Tuesday, February 16, 2016

Congrats to Joey!

Well, memang Joey Alxander are a phonemenon. Bikin kita jadi "melek". Indonesia (ternyata) bisa!
Bisa apa? Bisa menembus musik internasional ya. Ga perlu terlalu apa ya, "rendah diri" di pergaulan internasional.

Banyak yang berjuang begitu rupa. Jungkir balik, demi bisa menembus pergaulan musik dunia. Masuk di jajaran musik  internasional. Susahnya minta ampun.Tuntutan utama kerja keras dan keras dan lebih keras lagi. Keberuntungan atau nasib baik? Ok, bisa juga disebutkan soal punya kebetuntungan.
Tapi sosok Joey Alexander, yang bukan lagi "anak-anak" ya. Saya kok kalau dibilang anak-anak, langsung kebawa ke"Idola Cilik"? He he he he. Badan atau fisiknya Joey kecil memang, imut-imut, kayak Harry Potter muda. Tapi inget, hari ini dia sudah 12 tahun. Sudah remaja lho.
Dan ia sudah diperjuangkan, tentunya juga ia sendiri berjuang, sejak 3-4 tahun lalu. Mulai dari tampil di jazz gigs tanah air, melamar main di berbagai event sampai festival. Kemudian memperoleh kesempatan ke luar. Ga tanggung-tanggung, ke Amerika jack! Dan ia, bersama kedua orang tuanyapun berangkatlah.

Joey beruntung? Lebih dari soal "nasib baik". Joey punya talenta luar biasa. Mumpuni. Bakat beneran. Dalam waktu cepat, ia telah mampu .... "berbahasa jazz" dengan baik dan benar. Mencengangkan. Mengejutkan! Terutama mengejutkan publik Amerika, sebagai tanah kelahirannya jazz. Pusat kehidupan jazz dunia. Bahasa jazz itu kan, miliknya mereka.

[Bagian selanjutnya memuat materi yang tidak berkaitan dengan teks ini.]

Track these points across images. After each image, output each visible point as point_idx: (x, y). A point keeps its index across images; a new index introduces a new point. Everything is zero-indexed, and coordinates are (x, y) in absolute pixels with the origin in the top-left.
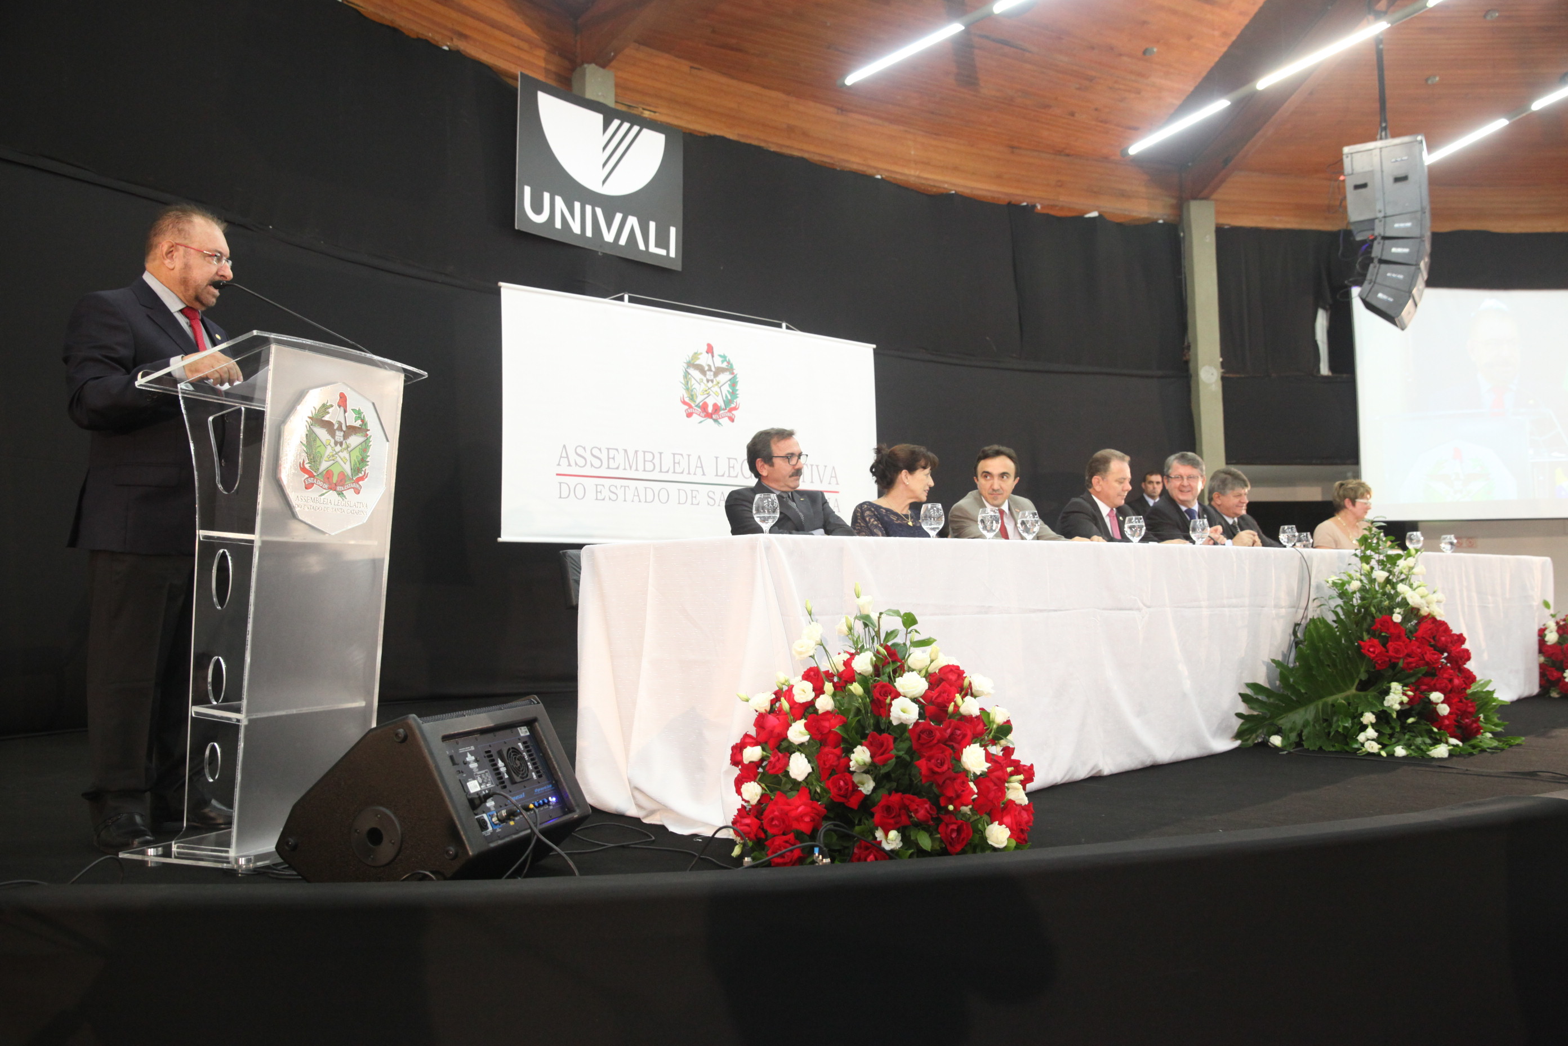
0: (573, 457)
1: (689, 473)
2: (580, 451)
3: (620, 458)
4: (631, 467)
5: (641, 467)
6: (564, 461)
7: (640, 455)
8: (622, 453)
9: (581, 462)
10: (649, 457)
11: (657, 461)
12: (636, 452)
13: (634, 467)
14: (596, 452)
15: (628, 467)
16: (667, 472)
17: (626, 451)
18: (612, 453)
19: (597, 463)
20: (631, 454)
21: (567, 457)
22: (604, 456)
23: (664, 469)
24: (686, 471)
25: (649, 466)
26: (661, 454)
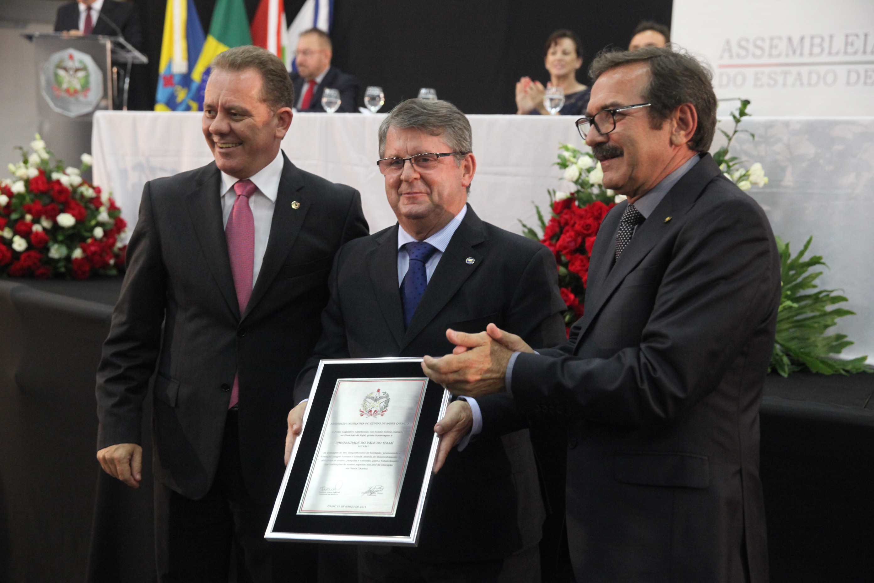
0: (735, 49)
1: (865, 52)
2: (744, 43)
3: (783, 46)
4: (794, 52)
5: (806, 50)
6: (727, 55)
7: (807, 42)
8: (785, 41)
9: (743, 53)
10: (817, 41)
11: (826, 45)
12: (802, 39)
13: (798, 52)
14: (759, 43)
15: (790, 52)
16: (837, 53)
17: (790, 39)
18: (775, 42)
19: (758, 52)
20: (796, 41)
21: (730, 50)
22: (766, 46)
23: (834, 50)
24: (861, 49)
25: (817, 50)
26: (831, 37)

Menilik akan pergerakan musik Indonesia. Dengan para musisi, artis penyanyi dan grup bandnya. Bisa main di luar negeri saja, sudah senangnya minta ampun. Walau, ternyata tampil di depan publik yang sama-sama orang Indonesia. Di acara bertema, kayak Malam Indonesia. Yang penting luar negeri. Banyak yang begitu kok.
Atau yang keluar negeri karena masuk lewat festival-festival musik internasional, di Eropa, Amerika juga Asia. Bisa lulus masuk festival itu, sudah "anugerah terindah" lho. Walau mungkin ya, belum jadi juara, kalau festivalnya itu adalah kontes  atau kompetisi. Atau kalaupun juara, kontesnya sebenarnya baru dan "belum populer". Eh dapatnya di panggung kecil, bukan main-stage, ya sudah yang penting internasional.

Atau ada lagi, ada juga yang keluar negeri karena punya duit banyak. Jadi "beli" kesempatan tuh. Ya bisa juga begitu. Yang penting show di negeri orang. Ada atau ga penontonnya, itu nomer dua, bahkan nomer lima kali. Kan yang pneting bisa jadi News, bahwa si artis atau grup band itu, main di negeri orang.
Sudah go international, begitu bahasa kerennya.

Dan keluar negeri, tampil di acara-acara musik. Di blow-up besar-besaran. Walau nyatanya aktifitasnya tetap belum "dianggap" publik musik internasional. Tapi kan, yang lebih penting, gimana di create menjadi "prestasi"? Sudah bisa menembus musik internasional! Walau kelanjutannya, ga jelas juga.

Joey masih muda belia. Itu salah satu nilai tambahnya. Pentas musik internasional, apalagi sekelas Grammy, Amerika, apa lagi "pop-charts" ya. Lihat saja, makin banyak yang tampilitu memang yang usia remaja. Makin muda dan tambah muda! Kalau yang ngepop-ngepop, dan cewek, makin muda saja. Muda-muda, sudah seksi dan "berani".Sulit untuk bersaing rasanya, untuk pop-scene, buat yang usia lebih "matang". Kalau tidak spesial banget, dan ya gitu deh...."beruntung", sukses di kancah musik dunia itu akhirnya, jadi mimpi saja.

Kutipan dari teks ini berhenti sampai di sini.